[Your instructions]:
Reproduce all of the entries character for character, while leaving out any pictures they contain.

[Data for this exercise]:

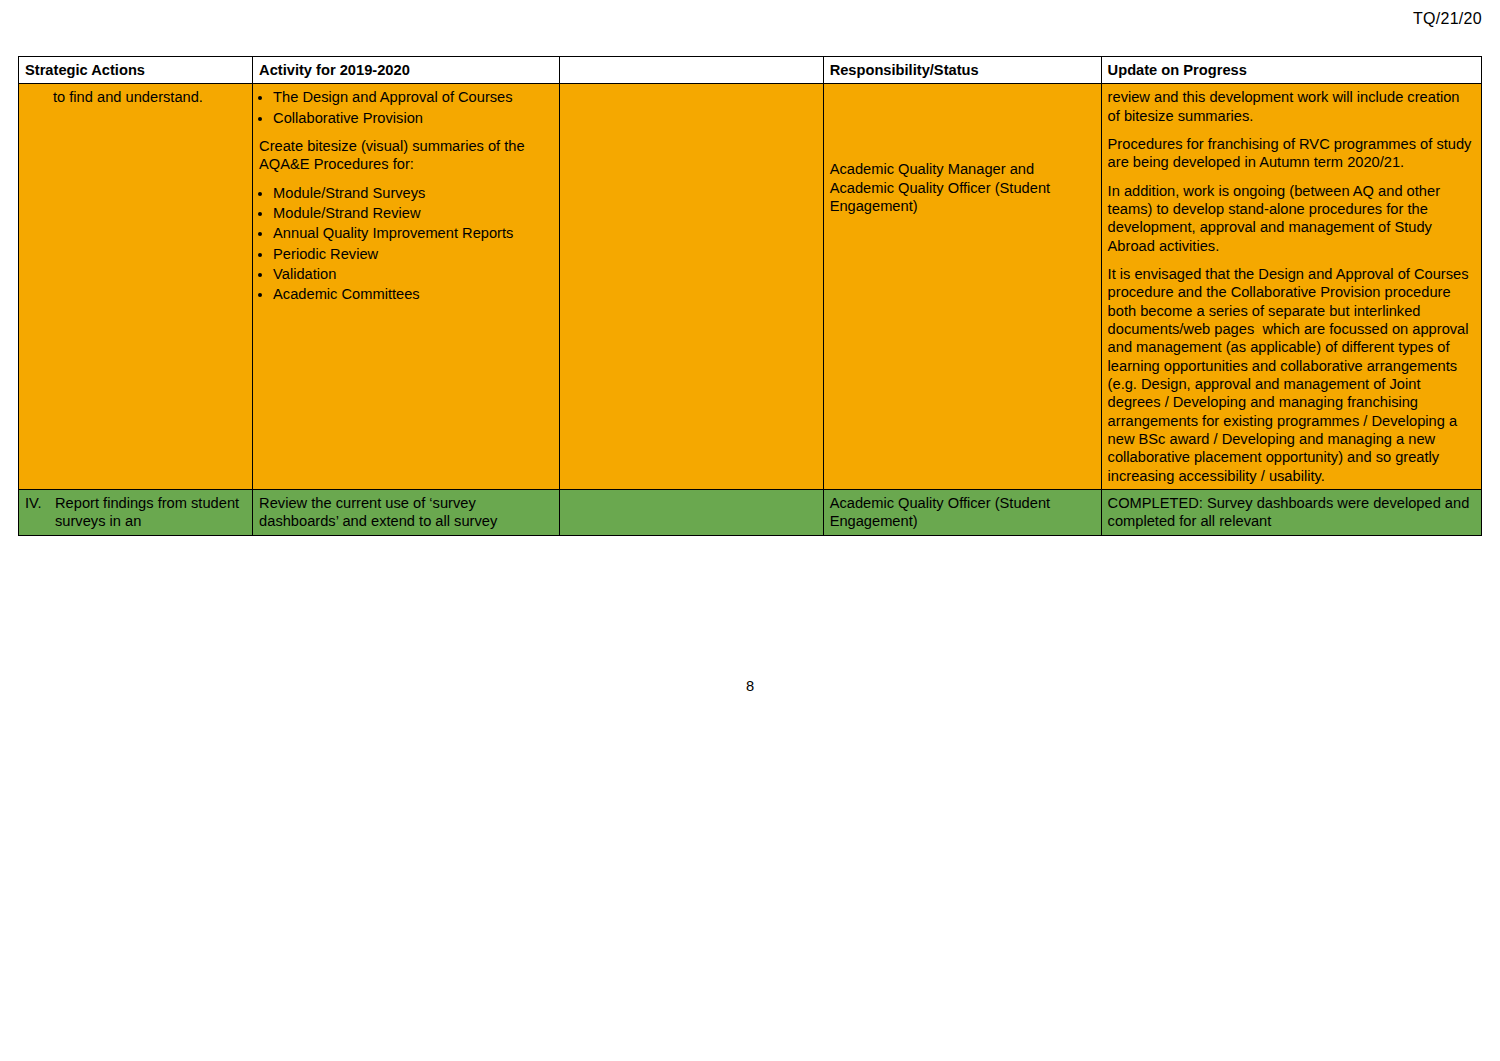TQ/21/20
| Strategic Actions | Activity for 2019-2020 | | Responsibility/Status | Update on Progress |
| --- | --- | --- | --- | --- |
| to find and understand. | The Design and Approval of Courses Collaborative Provision Create bitesize (visual) summaries of the AQA&E Procedures for: Module/Strand Surveys Module/Strand Review Annual Quality Improvement Reports Periodic Review Validation Academic Committees | | Academic Quality Manager and Academic Quality Officer (Student Engagement) | review and this development work will include creation of bitesize summaries. Procedures for franchising of RVC programmes of study are being developed in Autumn term 2020/21. In addition, work is ongoing (between AQ and other teams) to develop stand-alone procedures for the development, approval and management of Study Abroad activities. It is envisaged that the Design and Approval of Courses procedure and the Collaborative Provision procedure both become a series of separate but interlinked documents/web pages which are focussed on approval and management (as applicable) of different types of learning opportunities and collaborative arrangements (e.g. Design, approval and management of Joint degrees / Developing and managing franchising arrangements for existing programmes / Developing a new BSc award / Developing and managing a new collaborative placement opportunity) and so greatly increasing accessibility / usability. |
| IV. Report findings from student surveys in an | Review the current use of ‘survey dashboards’ and extend to all survey | | Academic Quality Officer (Student Engagement) | COMPLETED: Survey dashboards were developed and completed for all relevant |
8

[Result below]:
TQ/21/20
| Strategic Actions | Activity for 2019-2020 | | Responsibility/Status | Update on Progress |
| --- | --- | --- | --- | --- |
| to find and understand. | The Design and Approval of Courses Collaborative Provision Create bitesize (visual) summaries of the AQA&E Procedures for: Module/Strand Surveys Module/Strand Review Annual Quality Improvement Reports Periodic Review Validation Academic Committees | | Academic Quality Manager and Academic Quality Officer (Student Engagement) | review and this development work will include creation of bitesize summaries. Procedures for franchising of RVC programmes of study are being developed in Autumn term 2020/21. In addition, work is ongoing (between AQ and other teams) to develop stand-alone procedures for the development, approval and management of Study Abroad activities. It is envisaged that the Design and Approval of Courses procedure and the Collaborative Provision procedure both become a series of separate but interlinked documents/web pages which are focussed on approval and management (as applicable) of different types of learning opportunities and collaborative arrangements (e.g. Design, approval and management of Joint degrees / Developing and managing franchising arrangements for existing programmes / Developing a new BSc award / Developing and managing a new collaborative placement opportunity) and so greatly increasing accessibility / usability. |
| IV. Report findings from student surveys in an | Review the current use of ‘survey dashboards’ and extend to all survey | | Academic Quality Officer (Student Engagement) | COMPLETED: Survey dashboards were developed and completed for all relevant |
8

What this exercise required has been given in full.